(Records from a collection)
● ● ●

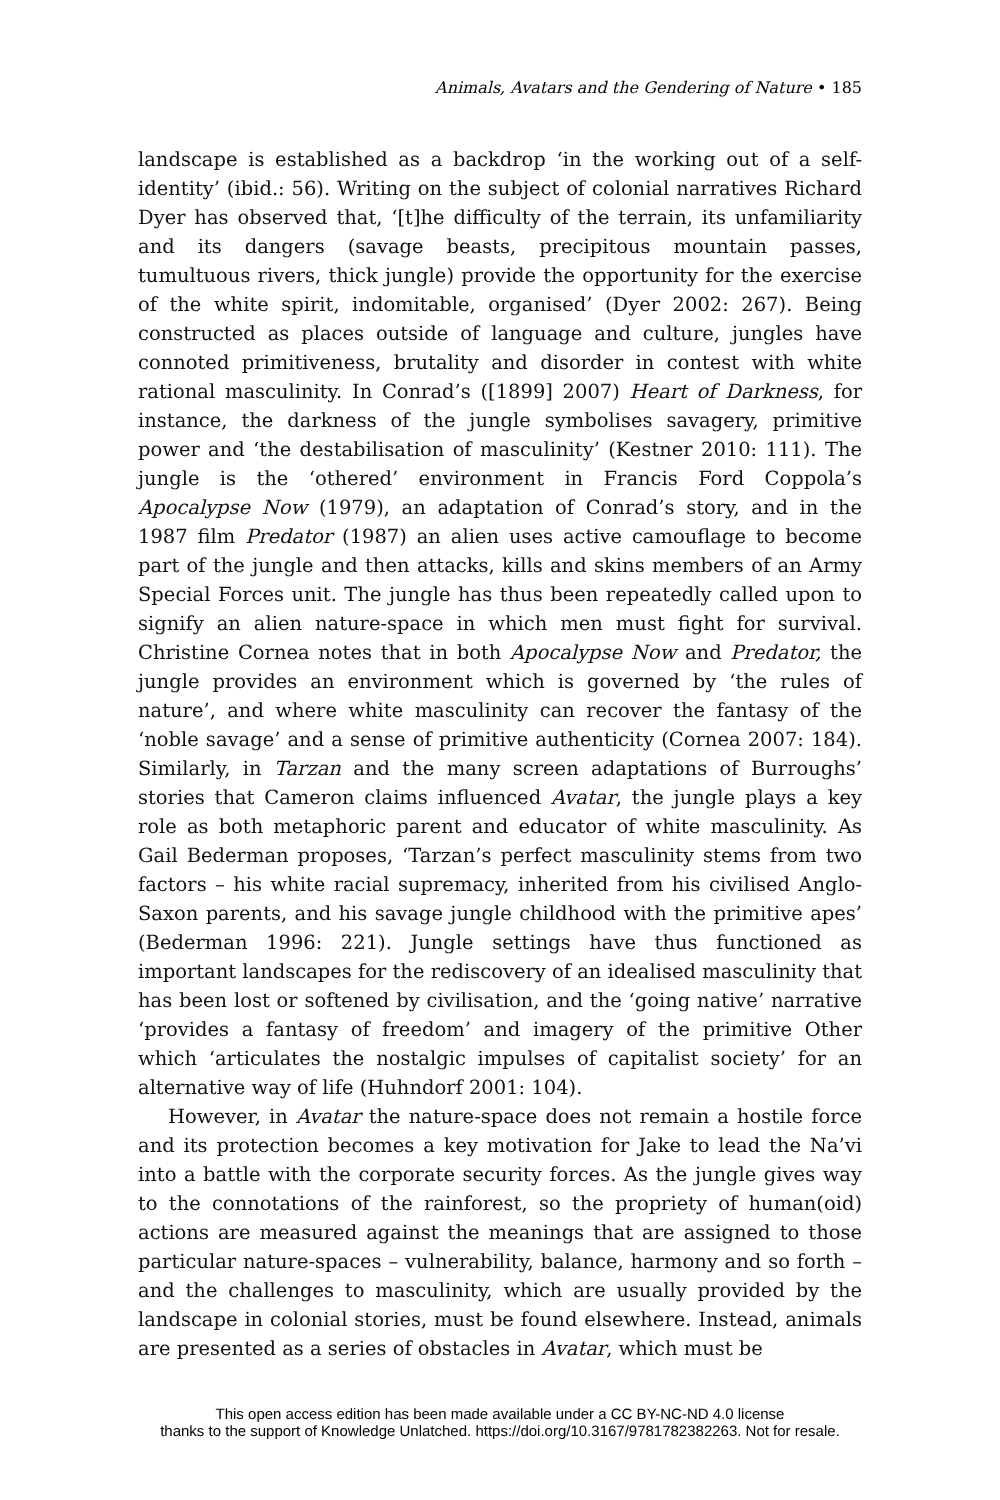Animals, Avatars and the Gendering of Nature • 185
landscape is established as a backdrop ‘in the working out of a self-identity’ (ibid.: 56). Writing on the subject of colonial narratives Richard Dyer has observed that, ‘[t]he difficulty of the terrain, its unfamiliarity and its dangers (savage beasts, precipitous mountain passes, tumultuous rivers, thick jungle) provide the opportunity for the exercise of the white spirit, indomitable, organised’ (Dyer 2002: 267). Being constructed as places outside of language and culture, jungles have connoted primitiveness, brutality and disorder in contest with white rational masculinity. In Conrad’s ([1899] 2007) Heart of Darkness, for instance, the darkness of the jungle symbolises savagery, primitive power and ‘the destabilisation of masculinity’ (Kestner 2010: 111). The jungle is the ‘othered’ environment in Francis Ford Coppola’s Apocalypse Now (1979), an adaptation of Conrad’s story, and in the 1987 film Predator (1987) an alien uses active camouflage to become part of the jungle and then attacks, kills and skins members of an Army Special Forces unit. The jungle has thus been repeatedly called upon to signify an alien nature-space in which men must fight for survival. Christine Cornea notes that in both Apocalypse Now and Predator, the jungle provides an environment which is governed by ‘the rules of nature’, and where white masculinity can recover the fantasy of the ‘noble savage’ and a sense of primitive authenticity (Cornea 2007: 184). Similarly, in Tarzan and the many screen adaptations of Burroughs’ stories that Cameron claims influenced Avatar, the jungle plays a key role as both metaphoric parent and educator of white masculinity. As Gail Bederman proposes, ‘Tarzan’s perfect masculinity stems from two factors – his white racial supremacy, inherited from his civilised Anglo-Saxon parents, and his savage jungle childhood with the primitive apes’ (Bederman 1996: 221). Jungle settings have thus functioned as important landscapes for the rediscovery of an idealised masculinity that has been lost or softened by civilisation, and the ‘going native’ narrative ‘provides a fantasy of freedom’ and imagery of the primitive Other which ‘articulates the nostalgic impulses of capitalist society’ for an alternative way of life (Huhndorf 2001: 104).
However, in Avatar the nature-space does not remain a hostile force and its protection becomes a key motivation for Jake to lead the Na’vi into a battle with the corporate security forces. As the jungle gives way to the connotations of the rainforest, so the propriety of human(oid) actions are measured against the meanings that are assigned to those particular nature-spaces – vulnerability, balance, harmony and so forth – and the challenges to masculinity, which are usually provided by the landscape in colonial stories, must be found elsewhere. Instead, animals are presented as a series of obstacles in Avatar, which must be
This open access edition has been made available under a CC BY-NC-ND 4.0 license
thanks to the support of Knowledge Unlatched. https://doi.org/10.3167/9781782382263. Not for resale.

● ● ●

Exercise instructions ->
The line containing "This open access" and every line after it, through the last one above, should be written out word for word.

Solution to this task ->
This open access edition has been made available under a CC BY-NC-ND 4.0 license
thanks to the support of Knowledge Unlatched. https://doi.org/10.3167/9781782382263. Not for resale.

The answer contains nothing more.